Selected passage:
Deterministic methods should be favoured during the early life stages of the project, usually providing faster and more reliable answers to handle the volume of options. Whilst deterministic cost estimating methods such as analogy cost estimating or scenario-based modelling are more appropriate at SOC for a high complexity project, they should not be considered for routine projects where available data and maturity support the use of probabilistic methods, such as output based simulation and Monte Carlo.

Top-down vs Bottom-up

Another key differentiation in the cost estimating methodology is between an approach to treat the entire project or the individual items as the starting point:

  • Top-down methods – Higher-level (such as benchmarking) methods start with a cost estimated complete, or total, figure for a project which is then broken down into smaller pieces. A top-down approach can be used to fill gaps when detail is not available and to validate bottom-up calculations. A top-down approach is better suited to strategic decision making from an encompassing view of the project. These methods include, for example, analogy (comparison with similar projects).
  • Bottom-up methods – Articulating “first principles” that underpin each cost estimate decision to address an accurate view of the individual cost item which is then aggregated and grouped. This approach is heavily reliant on a complete understanding of the project as missing portions would not be accounted for, therefore best for mature datasets.

Both these approaches contribute to the cost estimate accuracy, so the cost estimating team should choose between them or complement them to improve the cost estimate quality.

Suggested methods

Project size, complexity, project stage and the objectives of the cost estimate should influence the method for cost and risk estimation.

Cost estimating methods
  • Parametric cost estimating – Flexible to the level of available information, this method serves early calculations for repeatable projects and enables comparisons of complex/novel projects or sub-components using benchmark data.

Extracted data:
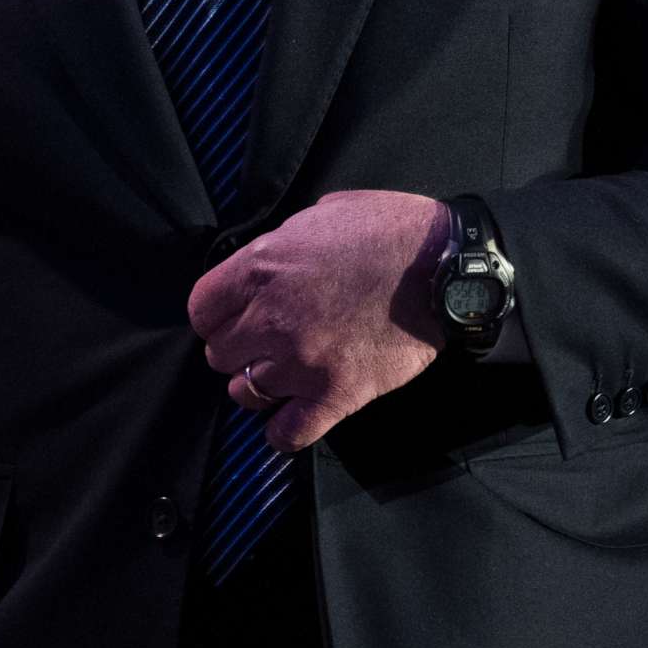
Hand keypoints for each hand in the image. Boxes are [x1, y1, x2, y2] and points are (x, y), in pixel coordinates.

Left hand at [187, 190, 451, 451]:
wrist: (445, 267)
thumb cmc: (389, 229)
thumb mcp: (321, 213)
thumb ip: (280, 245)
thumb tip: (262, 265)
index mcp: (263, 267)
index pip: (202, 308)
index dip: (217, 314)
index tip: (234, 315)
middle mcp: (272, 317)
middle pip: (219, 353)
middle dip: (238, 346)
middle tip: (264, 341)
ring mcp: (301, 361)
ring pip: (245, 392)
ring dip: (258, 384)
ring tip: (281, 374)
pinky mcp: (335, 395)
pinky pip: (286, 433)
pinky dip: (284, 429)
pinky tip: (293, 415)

...

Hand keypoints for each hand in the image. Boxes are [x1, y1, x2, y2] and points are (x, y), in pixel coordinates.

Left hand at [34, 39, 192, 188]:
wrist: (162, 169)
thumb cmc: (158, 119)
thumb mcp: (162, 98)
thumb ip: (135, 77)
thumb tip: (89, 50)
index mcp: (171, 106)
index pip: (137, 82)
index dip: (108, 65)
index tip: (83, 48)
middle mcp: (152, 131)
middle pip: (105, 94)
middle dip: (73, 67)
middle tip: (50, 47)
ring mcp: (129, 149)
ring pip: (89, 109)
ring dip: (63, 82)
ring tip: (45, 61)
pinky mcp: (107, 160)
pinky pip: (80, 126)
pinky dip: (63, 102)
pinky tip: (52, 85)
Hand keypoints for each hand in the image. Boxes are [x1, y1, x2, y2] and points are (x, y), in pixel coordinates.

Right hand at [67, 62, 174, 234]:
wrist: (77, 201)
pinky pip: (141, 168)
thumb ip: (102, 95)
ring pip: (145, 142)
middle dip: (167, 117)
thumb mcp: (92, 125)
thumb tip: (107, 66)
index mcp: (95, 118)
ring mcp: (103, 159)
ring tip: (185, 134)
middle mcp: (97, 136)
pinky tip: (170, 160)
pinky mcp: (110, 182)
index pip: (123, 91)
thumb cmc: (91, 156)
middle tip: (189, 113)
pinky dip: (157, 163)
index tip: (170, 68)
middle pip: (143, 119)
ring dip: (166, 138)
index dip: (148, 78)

Questions on the material:
**A)** In the passage on cost estimating methods, what does the bottom-up approach rely heavily on?
**B)** Continue the passage on cost estimating methods from its final bullet.

Answers for this exercise:
**A)** A complete understanding of the project.

**B)**
  • First principles (bottom-up) cost estimating – Is the preferred method for FBC stage gate. As it relies on complete data, this method is best suited to phases where design maturity is medium/high. The clarity in the link of the variables makes it suitable for sensitivity analysis and identification of cost drivers. It is laborious, so may not be ideal for projects with several options. Repeatable projects may benefit from reusable templates from more developed precedents.
  • Analogy cost estimating – It is very useful in repeatable projects and in calibration or validation exercises for novel projects. As the method is based on assumptions of comparability, it should only give wide ranges so suitable at early stages.
  • Expert opinion– It is very adequate for novel or complex projects, at early stages and in option comparison. Its subjective nature may be questioned at later stage decisions.
Risk cost estimating methods
  • Scenario Based Modelling – It provides rigorous and reliable cost estimates even under limited data contexts. It makes it particularly appropriate for complex/novel projects at early stages. As it builds on explicit assumptions it also serves option comparison analysis.
  • Method of moments – The calculation of the combined probability of risks based on their statistical properties is useful when the data is mature. This method is useful to provide quick responses for repetitive projects or to articulate the combined probability of scenarios.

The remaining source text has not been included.